# Schriftliche Anweisung a
Ordne die Zeilen unterhalb des Textes als nummerierte Liste an, beginnend mit ihrer ersten Zeile und endend mit der Zeile, die "Identify the document" enthält, und lass Leerzeilen weg.

# Vorliegender Text
Kinderarbeit: Verbieten reicht nicht

Silja Fröhlich
12. Juni 2019

Haushaltshilfen, Plantagenarbeit, Prostitution: Viele Kinder in Afrika müssen arbeiten - und werden so um ihre Kindheit gebracht. Die meisten sind im Grundschulalter. Experten warnen: Verbote allein werden nicht helfen.

Afrika Menschenhandel Kinderarbeit Symbolbild Mädchen arbeitet in Abidjan
Bild: picture-alliance/AFP/J.-P. Ksiazek

Fatoumata war erst zwölf Jahre alt, als sie ihr Dorf in Mali verließ, um in der Stadt nach Arbeit zu suchen. Für ihre Eltern hatte Bildung keine Priorität, stattdessen hieß es nun: Frühmorgens aufstehen, um für eine fremde Familie zu spülen, das Frühstück zu machen und die Kinder zur Schule zu bringen. Die Arbeit einer Mutter oder eines Vaters, durchgeführt von einem Kind. "Seit vier Jahren mache ich diese Arbeit. In den verschiedenen Familien, in denen ich arbeitete, gab es oft nicht genug zu essen und keinen guten Schlafplatz für mich, ich wurde von meinen Arbeitgebern beleidigt", erzählt die heute 16-jährige Fatoumata. "Um mein Gehalt von bis zu 10.000 CFA-Francs (15,25€, Anm. d. Red.) zu erhalten, musste ich alle Schmerzen der Welt ertragen. Manchmal ging ich mit leeren Händen zu meinen Eltern ins Dorf zurück."

(Auflistungen von Elementen und Boxen)

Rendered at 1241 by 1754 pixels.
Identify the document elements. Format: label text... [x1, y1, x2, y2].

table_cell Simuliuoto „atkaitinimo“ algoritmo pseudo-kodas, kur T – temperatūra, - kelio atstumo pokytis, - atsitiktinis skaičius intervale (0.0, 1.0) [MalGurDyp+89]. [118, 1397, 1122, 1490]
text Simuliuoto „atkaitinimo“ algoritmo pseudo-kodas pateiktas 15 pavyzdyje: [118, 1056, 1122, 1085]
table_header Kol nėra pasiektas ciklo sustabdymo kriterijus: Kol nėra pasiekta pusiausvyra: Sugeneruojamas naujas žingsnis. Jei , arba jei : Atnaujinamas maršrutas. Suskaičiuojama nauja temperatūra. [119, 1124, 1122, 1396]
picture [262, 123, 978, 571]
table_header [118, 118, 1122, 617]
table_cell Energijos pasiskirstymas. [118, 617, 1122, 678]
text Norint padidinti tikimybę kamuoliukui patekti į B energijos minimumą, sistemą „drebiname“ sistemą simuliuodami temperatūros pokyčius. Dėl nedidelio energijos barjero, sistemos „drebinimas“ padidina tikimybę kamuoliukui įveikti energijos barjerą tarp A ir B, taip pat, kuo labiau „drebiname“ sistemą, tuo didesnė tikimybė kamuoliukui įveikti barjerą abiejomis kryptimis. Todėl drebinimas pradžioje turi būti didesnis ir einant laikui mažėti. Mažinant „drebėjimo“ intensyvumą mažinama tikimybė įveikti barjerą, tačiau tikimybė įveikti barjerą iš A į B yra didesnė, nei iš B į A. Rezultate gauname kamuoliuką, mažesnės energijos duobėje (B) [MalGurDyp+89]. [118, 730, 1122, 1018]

# Schriftliche Anweisung b
Gib an, wie alt Fatoumata laut dem Text über Kinderarbeit war, als sie ihr Dorf in Mali verließ.

# Korrektes Ergebnis a
1. Rendered at 1241 by 1754 pixels.
2. Identify the document elements. Format: label text... [x1, y1, x2, y2].

# Korrektes Ergebnis b
Sie war zwölf Jahre alt.